Ask HN: What's a good open-source plotting tool? - sendos

I love Matlab's plotting functionality, and its open-source clone (Octave) has horrible plotting capabilities.<p>Any other tools out there? How good is something like SciPy for this sort of thing?
======
dmlorenzetti
I use R (www.r-project.org/) and am generally happy with its plots. The
graphing commands have a few quirks, and a lot of non-orthogonal inputs, but
it lets you dig in and do things at a pretty low level, in case you want to
fine-tune your graphs.

One thing I remember fondly from Matlab days, that R isn't so good at, was the
ability to grab a handle to a graph axis, and rescale the axis, without
starting a new plot. R pretty much forces you to know, from the start, what
limits each axis should have.

A colleague uses SciPy and is similarly very happy.
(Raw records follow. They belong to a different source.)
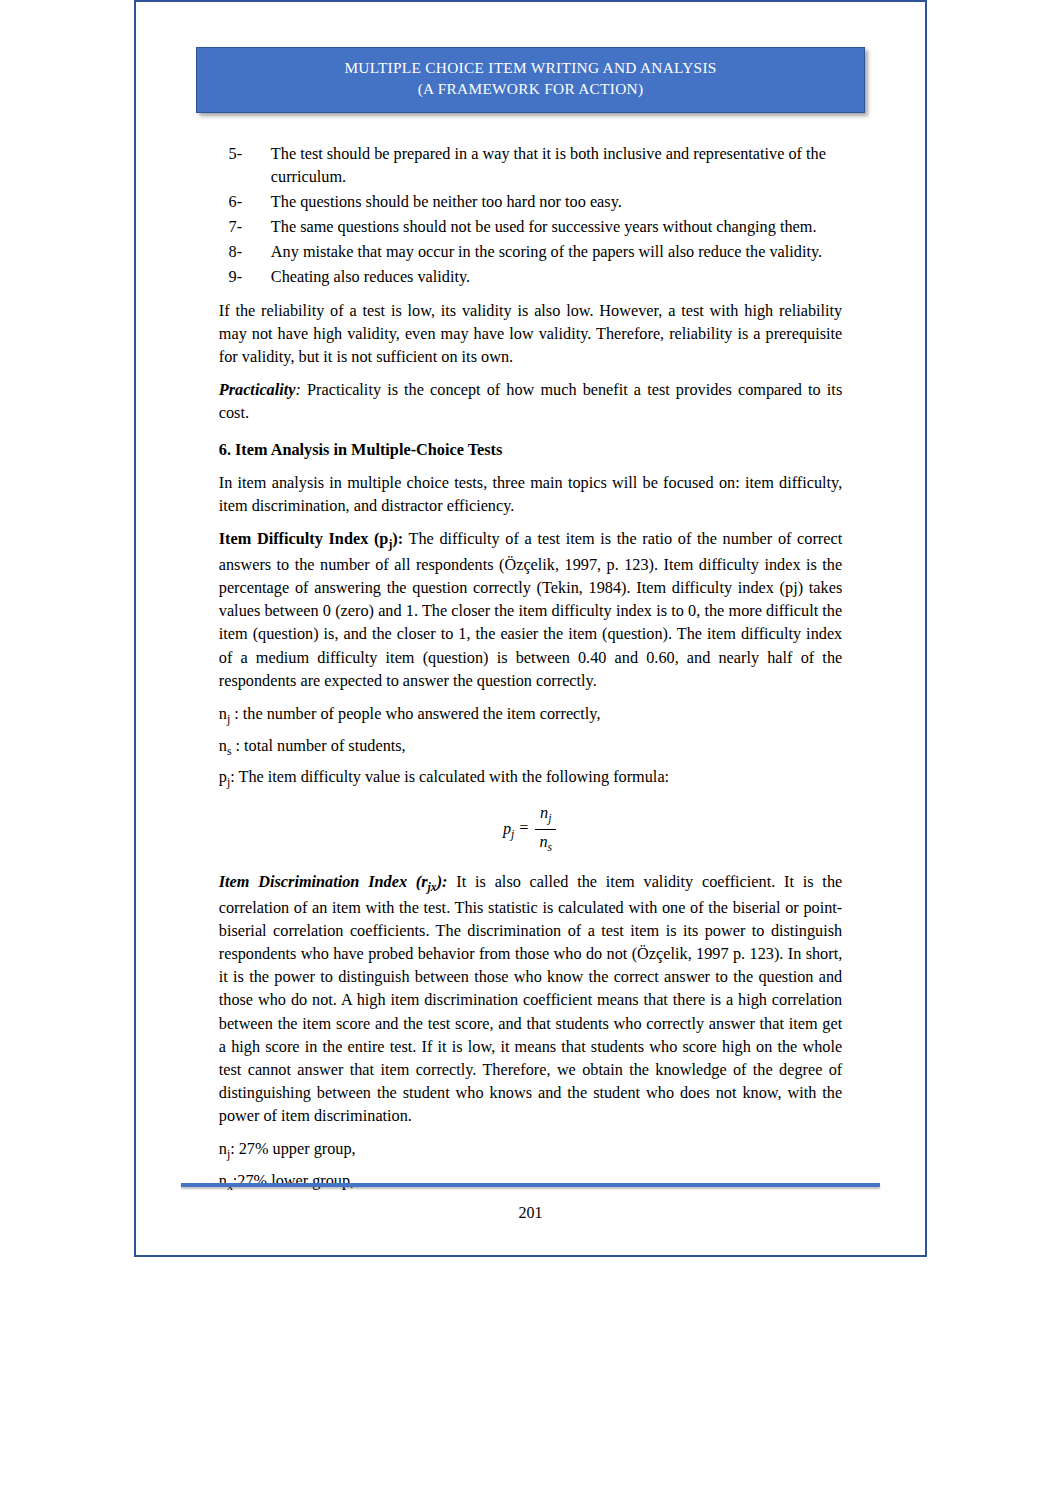MULTIPLE CHOICE ITEM WRITING AND ANALYSIS
(A FRAMEWORK FOR ACTION)
5-The test should be prepared in a way that it is both inclusive and representative of the curriculum.
6-The questions should be neither too hard nor too easy.
7-The same questions should not be used for successive years without changing them.
8-Any mistake that may occur in the scoring of the papers will also reduce the validity.
9-Cheating also reduces validity.
If the reliability of a test is low, its validity is also low. However, a test with high reliability may not have high validity, even may have low validity. Therefore, reliability is a prerequisite for validity, but it is not sufficient on its own.
Practicality: Practicality is the concept of how much benefit a test provides compared to its cost.
6. Item Analysis in Multiple-Choice Tests
In item analysis in multiple choice tests, three main topics will be focused on: item difficulty, item discrimination, and distractor efficiency.
Item Difficulty Index (pj): The difficulty of a test item is the ratio of the number of correct answers to the number of all respondents (Özçelik, 1997, p. 123). Item difficulty index is the percentage of answering the question correctly (Tekin, 1984). Item difficulty index (pj) takes values between 0 (zero) and 1. The closer the item difficulty index is to 0, the more difficult the item (question) is, and the closer to 1, the easier the item (question). The item difficulty index of a medium difficulty item (question) is between 0.40 and 0.60, and nearly half of the respondents are expected to answer the question correctly.
nj : the number of people who answered the item correctly,
ns : total number of students,
pj: The item difficulty value is calculated with the following formula:
pj = nj ns
Item Discrimination Index (rjx): It is also called the item validity coefficient. It is the correlation of an item with the test. This statistic is calculated with one of the biserial or point-biserial correlation coefficients. The discrimination of a test item is its power to distinguish respondents who have probed behavior from those who do not (Özçelik, 1997 p. 123). In short, it is the power to distinguish between those who know the correct answer to the question and those who do not. A high item discrimination coefficient means that there is a high correlation between the item score and the test score, and that students who correctly answer that item get a high score in the entire test. If it is low, it means that students who score high on the whole test cannot answer that item correctly. Therefore, we obtain the knowledge of the degree of distinguishing between the student who knows and the student who does not know, with the power of item discrimination.
nj: 27% upper group,
nx:27% lower group,
201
However, I can't speak
about it from personal experience.

I've used gnuplot (www.gnuplot.info/) for small tasks (one or two lines on an
x-y plot). My general impression is I would find it too constricting for
bigger jobs. In particular, R allows me to do a full-fledged analysis and then
plot results, while gnuplot pretty much requires you to generate the results
externally.

------
bugsbunnyak
matplotlib (python) is quite good:
<http://matplotlib.sourceforge.net/gallery.html>

another python tool to consider is chaco:
<http://code.enthought.com/projects/chaco/gallery.php>

matplotlib is ideal for matlab-style iterative plotting. chaco is considerably
faster (at least ~1 year ago) as it is specifically designed for creating
interactive plots.

if you need 3d graphics, consider the mlab library used in mayavi and some
other projects. the commands are matlab-like, and it produces very nice
graphics using vtk:
<http://github.enthought.com/mayavi/mayavi/auto/examples.html>

------
huragok
Try out jQplot (<http://www.jqplot.com/>)